▶ _Source information_
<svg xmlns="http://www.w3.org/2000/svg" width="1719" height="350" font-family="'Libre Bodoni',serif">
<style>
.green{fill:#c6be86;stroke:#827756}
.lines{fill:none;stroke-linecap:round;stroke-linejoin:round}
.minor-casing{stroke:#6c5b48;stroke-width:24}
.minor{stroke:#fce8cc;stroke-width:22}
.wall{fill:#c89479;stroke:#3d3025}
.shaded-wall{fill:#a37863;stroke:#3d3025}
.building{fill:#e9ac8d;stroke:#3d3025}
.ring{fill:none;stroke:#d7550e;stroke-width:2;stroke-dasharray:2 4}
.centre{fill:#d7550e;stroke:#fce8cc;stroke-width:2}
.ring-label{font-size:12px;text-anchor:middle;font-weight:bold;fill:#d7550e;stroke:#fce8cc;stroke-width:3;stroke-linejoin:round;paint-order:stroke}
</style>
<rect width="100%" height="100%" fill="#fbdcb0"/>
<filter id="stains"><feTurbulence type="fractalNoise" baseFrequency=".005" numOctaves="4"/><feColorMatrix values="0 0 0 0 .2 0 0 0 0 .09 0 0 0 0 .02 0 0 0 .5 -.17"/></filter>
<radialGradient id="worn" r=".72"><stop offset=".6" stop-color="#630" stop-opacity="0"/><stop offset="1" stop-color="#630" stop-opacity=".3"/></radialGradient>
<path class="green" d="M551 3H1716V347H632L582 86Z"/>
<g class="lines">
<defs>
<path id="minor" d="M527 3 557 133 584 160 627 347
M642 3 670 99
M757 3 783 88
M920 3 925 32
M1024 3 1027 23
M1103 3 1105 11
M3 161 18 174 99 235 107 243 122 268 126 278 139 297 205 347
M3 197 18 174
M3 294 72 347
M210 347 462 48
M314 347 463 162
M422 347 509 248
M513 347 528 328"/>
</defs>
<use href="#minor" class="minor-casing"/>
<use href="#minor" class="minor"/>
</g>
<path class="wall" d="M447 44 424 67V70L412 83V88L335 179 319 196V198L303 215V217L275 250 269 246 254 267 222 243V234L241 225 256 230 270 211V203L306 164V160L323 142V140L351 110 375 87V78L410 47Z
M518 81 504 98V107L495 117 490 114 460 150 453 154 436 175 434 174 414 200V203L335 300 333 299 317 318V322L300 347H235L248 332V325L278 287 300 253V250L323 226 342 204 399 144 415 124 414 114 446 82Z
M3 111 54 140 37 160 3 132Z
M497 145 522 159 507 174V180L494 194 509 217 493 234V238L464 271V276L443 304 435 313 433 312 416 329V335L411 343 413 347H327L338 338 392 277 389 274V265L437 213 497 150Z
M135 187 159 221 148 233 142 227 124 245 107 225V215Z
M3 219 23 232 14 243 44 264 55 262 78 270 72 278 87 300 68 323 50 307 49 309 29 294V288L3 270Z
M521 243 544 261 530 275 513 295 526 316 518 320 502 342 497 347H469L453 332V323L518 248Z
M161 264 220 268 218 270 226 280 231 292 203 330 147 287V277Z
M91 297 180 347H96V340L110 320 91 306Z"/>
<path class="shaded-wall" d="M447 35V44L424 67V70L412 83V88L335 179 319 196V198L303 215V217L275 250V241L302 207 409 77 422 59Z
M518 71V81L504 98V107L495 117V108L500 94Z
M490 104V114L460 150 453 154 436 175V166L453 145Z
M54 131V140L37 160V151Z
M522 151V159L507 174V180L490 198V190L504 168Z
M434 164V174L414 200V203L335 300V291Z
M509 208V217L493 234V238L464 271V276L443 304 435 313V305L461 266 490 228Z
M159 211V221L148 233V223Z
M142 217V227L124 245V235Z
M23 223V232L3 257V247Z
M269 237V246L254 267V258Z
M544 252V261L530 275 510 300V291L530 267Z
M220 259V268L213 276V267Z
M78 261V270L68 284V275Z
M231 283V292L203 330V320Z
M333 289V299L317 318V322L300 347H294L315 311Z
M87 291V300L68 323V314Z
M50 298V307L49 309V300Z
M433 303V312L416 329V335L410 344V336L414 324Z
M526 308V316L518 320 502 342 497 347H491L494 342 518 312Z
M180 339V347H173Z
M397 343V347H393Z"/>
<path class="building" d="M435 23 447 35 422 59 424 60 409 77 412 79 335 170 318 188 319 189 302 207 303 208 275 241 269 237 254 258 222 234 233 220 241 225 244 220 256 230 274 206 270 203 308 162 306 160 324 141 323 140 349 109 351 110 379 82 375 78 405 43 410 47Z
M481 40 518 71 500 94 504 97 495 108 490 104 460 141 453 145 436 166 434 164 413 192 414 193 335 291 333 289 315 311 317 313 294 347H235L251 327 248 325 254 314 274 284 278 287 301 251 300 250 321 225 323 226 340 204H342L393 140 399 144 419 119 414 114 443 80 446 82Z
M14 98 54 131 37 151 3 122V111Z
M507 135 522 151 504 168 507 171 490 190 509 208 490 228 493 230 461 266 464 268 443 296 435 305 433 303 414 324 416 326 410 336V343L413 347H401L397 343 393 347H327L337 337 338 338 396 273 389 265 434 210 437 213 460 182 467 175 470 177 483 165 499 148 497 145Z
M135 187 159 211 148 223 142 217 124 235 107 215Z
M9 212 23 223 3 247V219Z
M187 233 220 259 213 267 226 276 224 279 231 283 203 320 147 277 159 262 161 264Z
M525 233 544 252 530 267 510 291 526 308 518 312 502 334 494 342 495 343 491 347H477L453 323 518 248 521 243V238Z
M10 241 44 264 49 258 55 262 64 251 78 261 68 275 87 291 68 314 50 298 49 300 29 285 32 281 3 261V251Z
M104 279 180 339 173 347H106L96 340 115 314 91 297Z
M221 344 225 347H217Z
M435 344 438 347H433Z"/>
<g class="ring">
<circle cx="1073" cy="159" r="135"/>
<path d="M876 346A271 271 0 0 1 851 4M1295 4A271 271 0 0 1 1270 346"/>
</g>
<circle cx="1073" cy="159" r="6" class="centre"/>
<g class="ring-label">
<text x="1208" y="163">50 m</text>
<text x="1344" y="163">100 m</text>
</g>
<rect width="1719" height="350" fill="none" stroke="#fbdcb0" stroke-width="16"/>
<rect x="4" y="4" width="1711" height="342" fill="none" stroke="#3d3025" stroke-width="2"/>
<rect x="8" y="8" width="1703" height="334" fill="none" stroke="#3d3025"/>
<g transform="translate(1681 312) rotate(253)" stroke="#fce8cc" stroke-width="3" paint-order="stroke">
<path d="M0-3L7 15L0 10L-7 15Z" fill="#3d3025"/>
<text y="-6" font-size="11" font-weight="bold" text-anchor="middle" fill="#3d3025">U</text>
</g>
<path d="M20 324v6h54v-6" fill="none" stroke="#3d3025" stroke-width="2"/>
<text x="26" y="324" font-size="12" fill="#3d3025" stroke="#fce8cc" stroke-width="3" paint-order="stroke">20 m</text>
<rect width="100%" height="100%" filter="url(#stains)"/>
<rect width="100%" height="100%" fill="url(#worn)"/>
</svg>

▶ _What to do_
Could you report every line of the material that contains the string "worn"?

▶ _Result_
<radialGradient id="worn" r=".72"><stop offset=".6" stop-color="#630" stop-opacity="0"/><stop offset="1" stop-color="#630" stop-opacity=".3"/></radialGradient>
<rect width="100%" height="100%" fill="url(#worn)"/>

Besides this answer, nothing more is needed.